→ About this exercise
Please check every line of the listing for "nguyên" and copy each line where it is found.
─── Input material ───
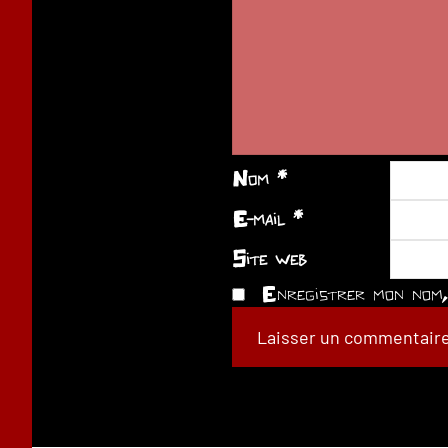
Nom
*
E-mail
*
Site web
Enregistrer mon nom, 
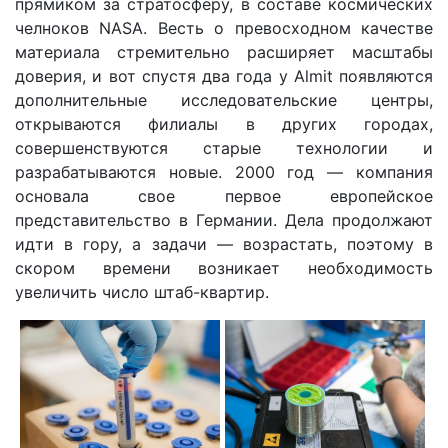
прямиком за стратосферу, в составе космических
челноков NASA. Весть о превосходном качестве
материала стремительно расширяет масштабы
доверия, и вот спустя два года у Almit появляются
дополнительные исследовательские центры,
открываются филиалы в других городах,
совершенствуются старые технологии и
разрабатываются новые. 2000 год — компания
основала свое первое европейское
представительство в Германии. Дела продолжают
идти в гору, а задачи — возрастать, поэтому в
скором времени возникает необходимость
увеличить число штаб-квартир.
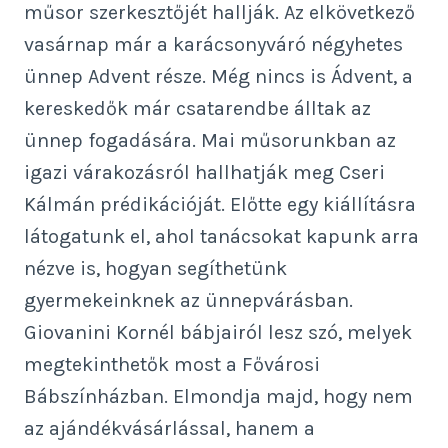
műsor szerkesztőjét hallják. Az elkövetkező
vasárnap már a karácsonyváró négyhetes
ünnep Advent része. Még nincs is Ádvent, a
kereskedők már csatarendbe álltak az
ünnep fogadására. Mai műsorunkban az
igazi várakozásról hallhatják meg Cseri
Kálmán prédikációját. Előtte egy kiállításra
látogatunk el, ahol tanácsokat kapunk arra
nézve is, hogyan segíthetünk
gyermekeinknek az ünnepvárásban.
Giovanini Kornél bábjairól lesz szó, melyek
megtekinthetők most a Fővárosi
Bábszínházban. Elmondja majd, hogy nem
az ajándékvásárlással, hanem a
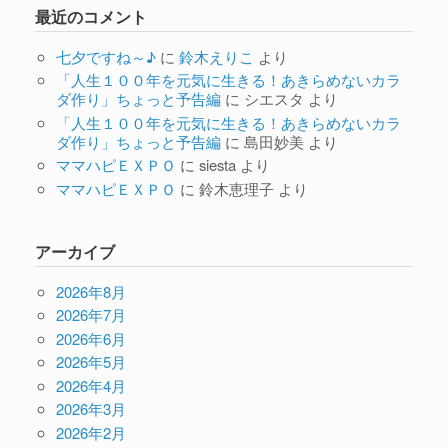
最近のコメント
七夕ですね～♪
に
鈴木えりこ
より
「人生１００年を元気に生きる！あきらめないカラ
ダ作り」ちょっと予告編
に
シエスタ
より
「人生１００年を元気に生きる！あきらめないカラ
ダ作り」ちょっと予告編
に
島田妙美
より
ママハピＥＸＰＯ
に
siesta
より
ママハピＥＸＰＯ
に
鈴木恵理子
より
アーカイブ
2026年8月
2026年7月
2026年6月
2026年5月
2026年4月
2026年3月
2026年2月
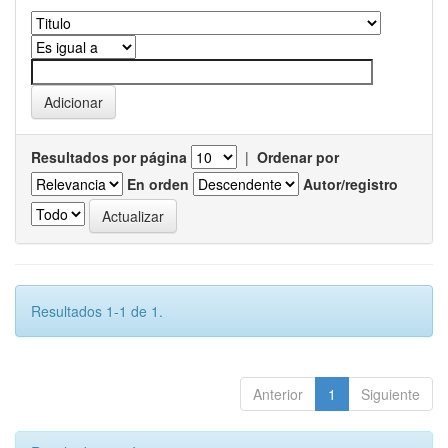
Resultados por página
|
Ordenar por
En orden
Autor/registro
Resultados 1-1 de 1.
Anterior
1
Siguiente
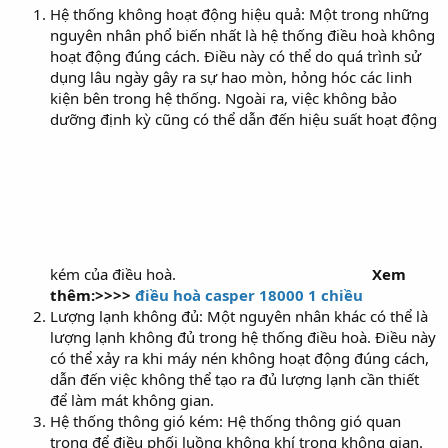
Hệ thống không hoạt động hiệu quả: Một trong những
nguyên nhân phổ biến nhất là hệ thống điều hoà không
hoạt động đúng cách. Điều này có thể do quá trình sử
dụng lâu ngày gây ra sự hao mòn, hỏng hóc các linh
kiện bên trong hệ thống. Ngoài ra, việc không bảo
dưỡng định kỳ cũng có thể dẫn đến hiệu suất hoạt động
kém của điều hoà.
Xem
thêm:>>>>
điều hoà casper 18000 1 chiều
Lượng lạnh không đủ: Một nguyên nhân khác có thể là
lượng lạnh không đủ trong hệ thống điều hoà. Điều này
có thể xảy ra khi máy nén không hoạt động đúng cách,
dẫn đến việc không thể tạo ra đủ lượng lạnh cần thiết
để làm mát không gian.
Hệ thống thông gió kém: Hệ thống thông gió quan
trọng để điều phối luồng không khí trong không gian.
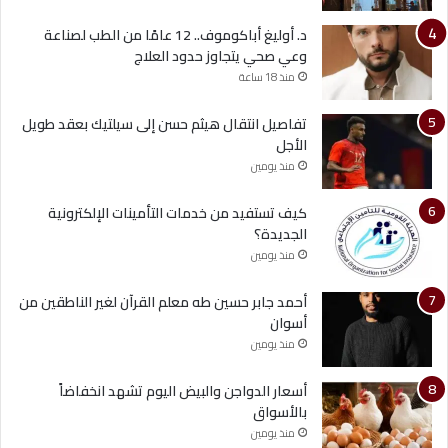
د. أوليغ أباكوموف.. 12 عامًا من الطب لصناعة
وعي صحي يتجاوز حدود العلاج
منذ 18 ساعة
تفاصيل انتقال هيثم حسن إلى سيلتيك بعقد طويل
الأجل
منذ يومين
كيف تستفيد من خدمات التأمينات الإلكترونية
الجديدة؟
منذ يومين
أحمد جابر حسين طه معلم القرآن لغير الناطقين من
أسوان
منذ يومين
أسعار الدواجن والبيض اليوم تشهد انخفاضاً
بالأسواق
منذ يومين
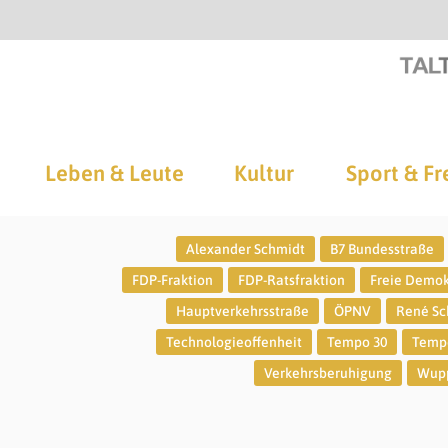
Leben & Leute
Kultur
Sport & Fr
Alexander Schmidt
B7 Bundesstraße
FDP-Fraktion
FDP-Ratsfraktion
Freie Demo
Hauptverkehrsstraße
ÖPNV
René Sc
Technologieoffenheit
Tempo 30
Tempo
Verkehrsberuhigung
Wupp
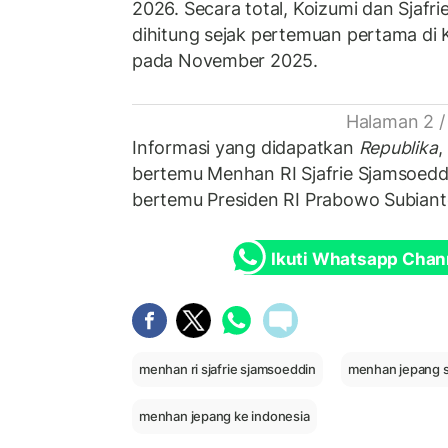
2026. Secara total, Koizumi dan Sjafri
dihitung sejak pertemuan pertama di 
pada November 2025.
Halaman 2 /
Informasi yang didapatkan
Republika
,
bertemu Menhan RI Sjafrie Sjamsoeddi
bertemu Presiden RI Prabowo Subiant
Ikuti Whatsapp Chan
menhan ri sjafrie sjamsoeddin
menhan jepang sh
menhan jepang ke indonesia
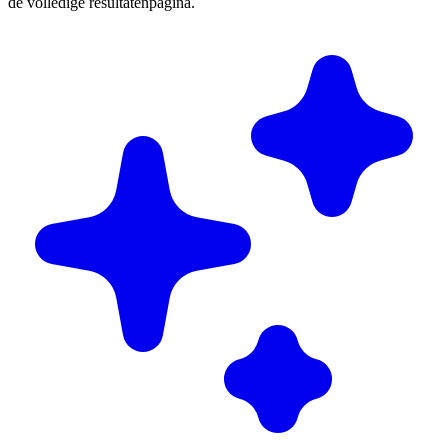
de volledige resultatenpagina.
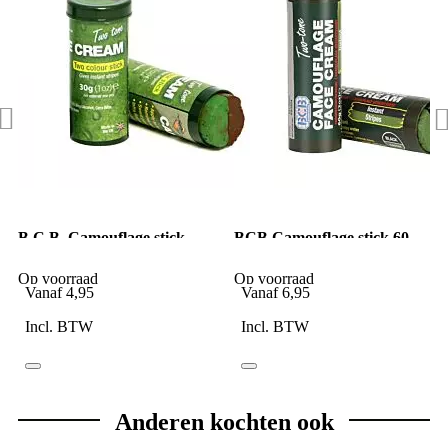
B.C.B. Camouflage stick
BCB Camouflage stick 60
bruin/groen klein
gr. zwart/groen
Op voorraad
Op voorraad
Vanaf
4,95
Vanaf
6,95
Incl. BTW
Incl. BTW
Anderen kochten ook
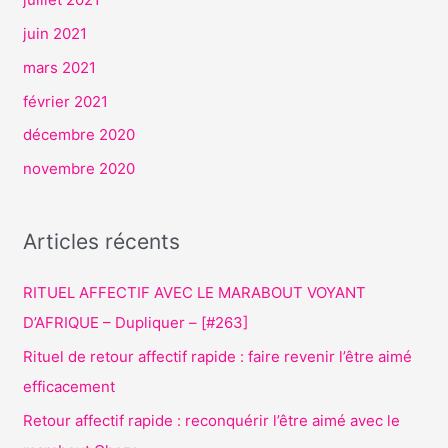
juin 2021
mars 2021
février 2021
décembre 2020
novembre 2020
Articles récents
RITUEL AFFECTIF AVEC LE MARABOUT VOYANT
D’AFRIQUE – Dupliquer – [#263]
Rituel de retour affectif rapide : faire revenir l’être aimé
efficacement
Retour affectif rapide : reconquérir l’être aimé avec le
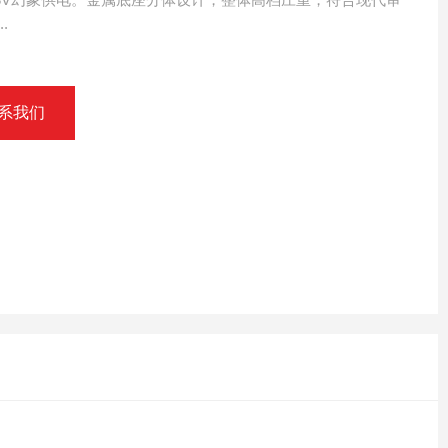
.
系我们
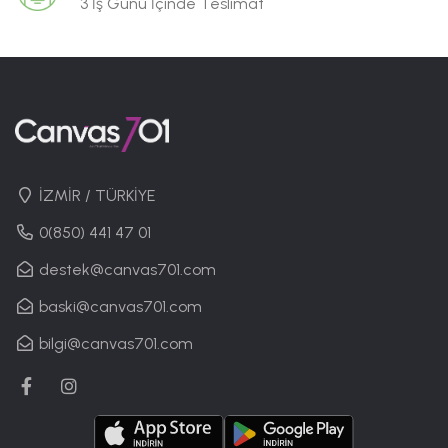
3 İş Günü İçinde Teslimat
İZMİR / TÜRKİYE
0(850) 441 47 01
destek@canvas701.com
baski@canvas701.com
bilgi@canvas701.com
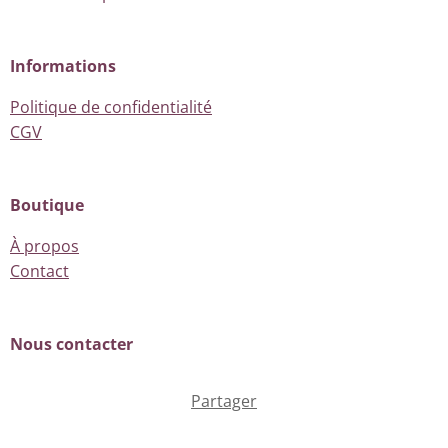
Informations
Politique de confidentialité
CGV
Boutique
À propos
Contact
Nous contacter
Partager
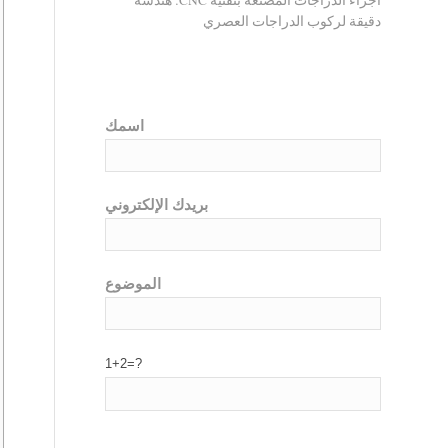
أجزاء الدراجات المصنعة بتقنية CNC: هندسة
دقيقة لركوب الدراجات العصري
اسمك
بريدك الإلكتروني
الموضوع
1+2=?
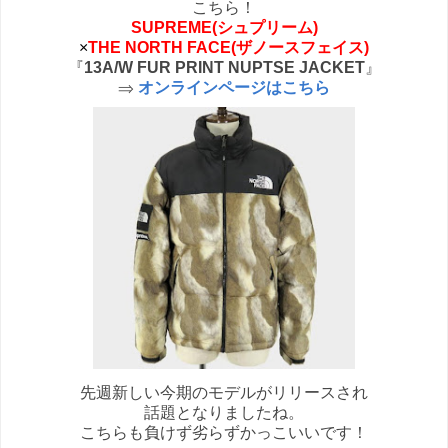
こちら！
SUPREME(シュプリーム)
×
THE NORTH FACE(ザノースフェイス)
『
13A/W FUR PRINT NUPTSE JACKET
』
⇒
オンラインページはこちら
先週新しい今期のモデルがリリースされ
話題となりましたね。
こちらも負けず劣らずかっこいいです！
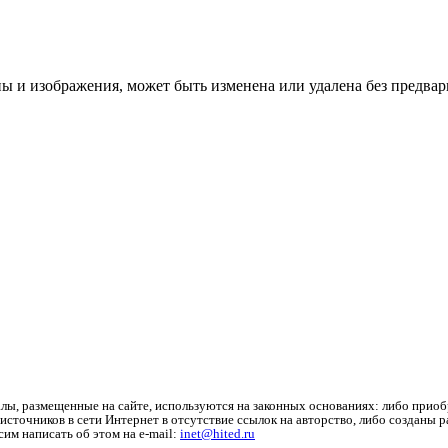
ы и изображения, может быть изменена или удалена без предвар
лы, размещенные на сайте, используются на законных основаниях: либо приоб
источников в сети Интернет в отсутствие ссылок на авторство, либо созданы 
им написать об этом на e-mail:
inet@hited.ru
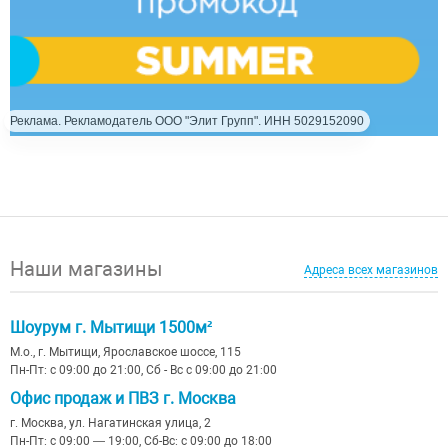
Реклама. Рекламодатель ООО "Элит Групп". ИНН 5029152090
Наши магазины
Адреса всех магазинов
Шоурум г. Мытищи 1500м²
М.о., г. Мытищи, Ярославское шоссе, 115
Пн-Пт: с 09:00 до 21:00, Сб - Вс с 09:00 до 21:00
Офис продаж и ПВЗ г. Москва
г. Москва, ул. Нагатинская улица, 2
Пн-Пт: с 09:00 — 19:00, Сб-Вс: с 09:00 до 18:00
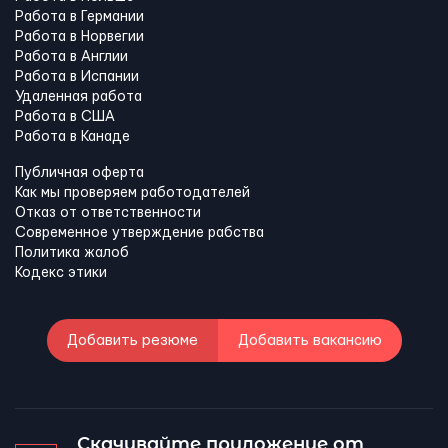
Работа в Германии
Работа в Норвегии
Работа в Англии
Работа в Испании
Удаленная работа
Работа в США
Работа в Канадe
Публичная оферта
Как мы проверяем работодателей
Отказ от ответственности
Современное утверждение рабства
Политика жалоб
Кодекс этики
Добавить резюме
Добавить вакансию
Скачивайте приложение от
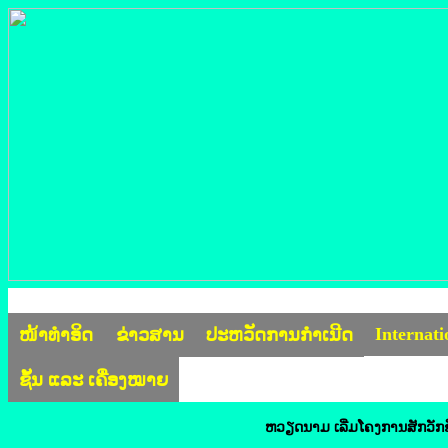
Internat
ໜ້າທຳອິດ
ຂ່າວສານ
ປະຫວັດການກຳເນີດ
ຊັ້ນ ແລະ ເຄື່ອງໝາຍ
ຫວຽດນາມ ເລີ່ມໂຄງການສັກວັກຊ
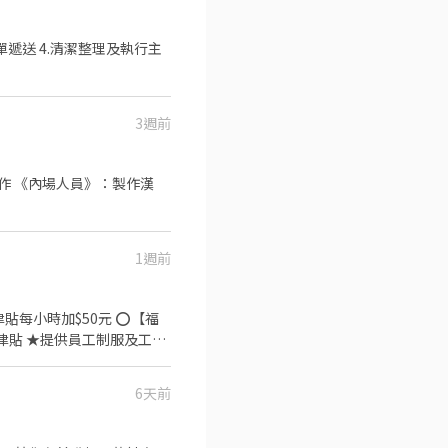
單遞送 4.清潔整理及執行主
3週前
作 《內場人員》：製作漢
1週前
時加$50元 ⭕【福
津貼 ★提供員工制服及工作
6天前
場現點現作提供美味可口的
強調食品安全，顧客安心。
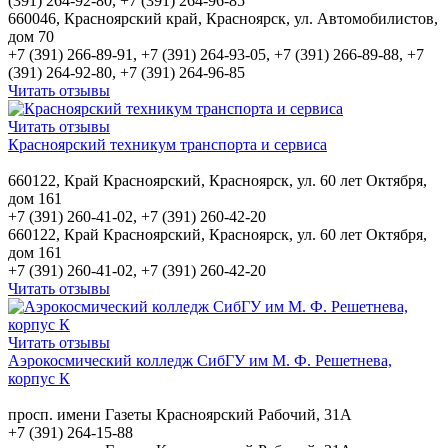
(391) 264-92-80, +7 (391) 264-96-85
660046, Красноярский край, Красноярск, ул. Автомобилистов,
дом 70
+7 (391) 266-89-91, +7 (391) 264-93-05, +7 (391) 266-89-88, +7
(391) 264-92-80, +7 (391) 264-96-85
Читать отзывы
Читать отзывы
Красноярский техникум транспорта и сервиса
660122, Край Красноярский, Красноярск, ул. 60 лет Октября,
дом 161
+7 (391) 260-41-02, +7 (391) 260-42-20
660122, Край Красноярский, Красноярск, ул. 60 лет Октября,
дом 161
+7 (391) 260-41-02, +7 (391) 260-42-20
Читать отзывы
Читать отзывы
Аэрокосмический колледж СибГУ им М. Ф. Решетнева,
корпус К
просп. имени Газеты Красноярский Рабочий, 31А
+7 (391) 264-15-88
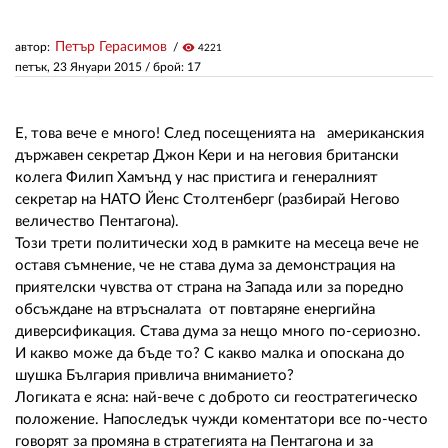
Петър Герасимов
автор:
visibility
4221
ЗА НАС
петък, 23 Януари 2015
/ брой: 17
АВТОРИ
РЕДАКЦИЯ
Е, това вече е много! След посещенията на американския
държавен секретар Джон Кери и на неговия британски
КОНТАКТИ
колега Филип Хамънд у нас пристига и генералният
секретар на НАТО Йенс Столтенберг (разбирай Негово
РЕКЛАМА
величество Пентагона).
Този трети политически ход в рамките на месеца вече не
АБОНАМЕНТ
оставя съмнение, че не става дума за демонстрация на
приятелски чувства от страна на Запада или за поредно
УСЛОВИЯ ЗА ПОЛЗВАНЕ
обсъждане на втръсналата от повтаряне енергийна
диверсификация. Става дума за нещо много по-сериозно.
ПОЛИТИКА ЗА БИСКВИТКИТЕ
И какво може да бъде то? С какво малка и опоскана до
ПОЛИТИКАТА ЗА
шушка България привлича вниманието?
ПОВЕРИТЕЛНОСТ
Логиката е ясна: най-вече с доброто си геостратегическо
положение. Напоследък чужди коментатори все по-често
говорят за промяна в стратегията на Пентагона и за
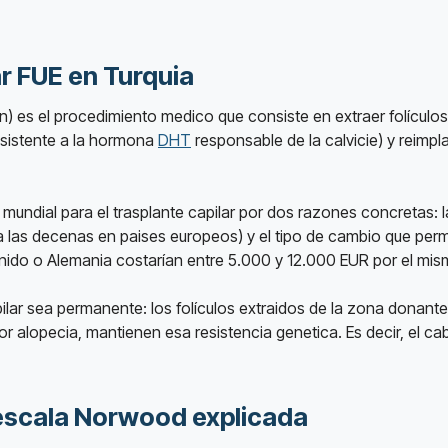
ar FUE en Turquia
tion) es el procedimiento medico que consiste en extraer folículos
esistente a la hormona
DHT
responsable de la calvicie) y reimp
o mundial para el trasplante capilar por dos razones concretas: 
a las decenas en paises europeos) y el tipo de cambio que per
nido o Alemania costarían entre 5.000 y 12.000 EUR por el mi
apilar sea permanente: los folículos extraidos de la zona donan
 alopecia, mantienen esa resistencia genetica. Es decir, el c
 escala Norwood explicada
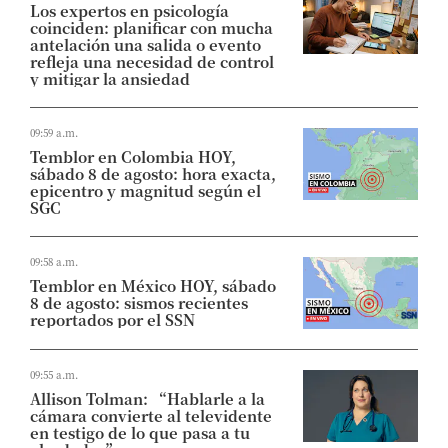
Los expertos en psicología
coinciden: planificar con mucha
antelación una salida o evento
refleja una necesidad de control
y mitigar la ansiedad
09:59 a.m.
Temblor en Colombia HOY,
sábado 8 de agosto: hora exacta,
epicentro y magnitud según el
SGC
09:58 a.m.
Temblor en México HOY, sábado
8 de agosto: sismos recientes
reportados por el SSN
09:55 a.m.
Allison Tolman: “Hablarle a la
cámara convierte al televidente
en testigo de lo que pasa a tu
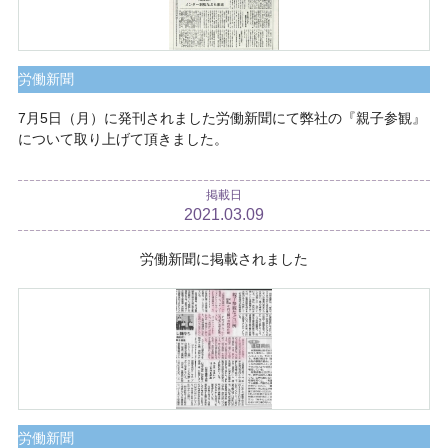
労働新聞
7月5日（月）に発刊されました労働新聞にて弊社の『親子参観』
について取り上げて頂きました。
掲載日
2021.03.09
労働新聞に掲載されました
労働新聞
───
→ Result for this exercise
nguyên nhân phổ biến nhất là hệ thống điều hoà không
Lượng lạnh không đủ: Một nguyên nhân khác có thể là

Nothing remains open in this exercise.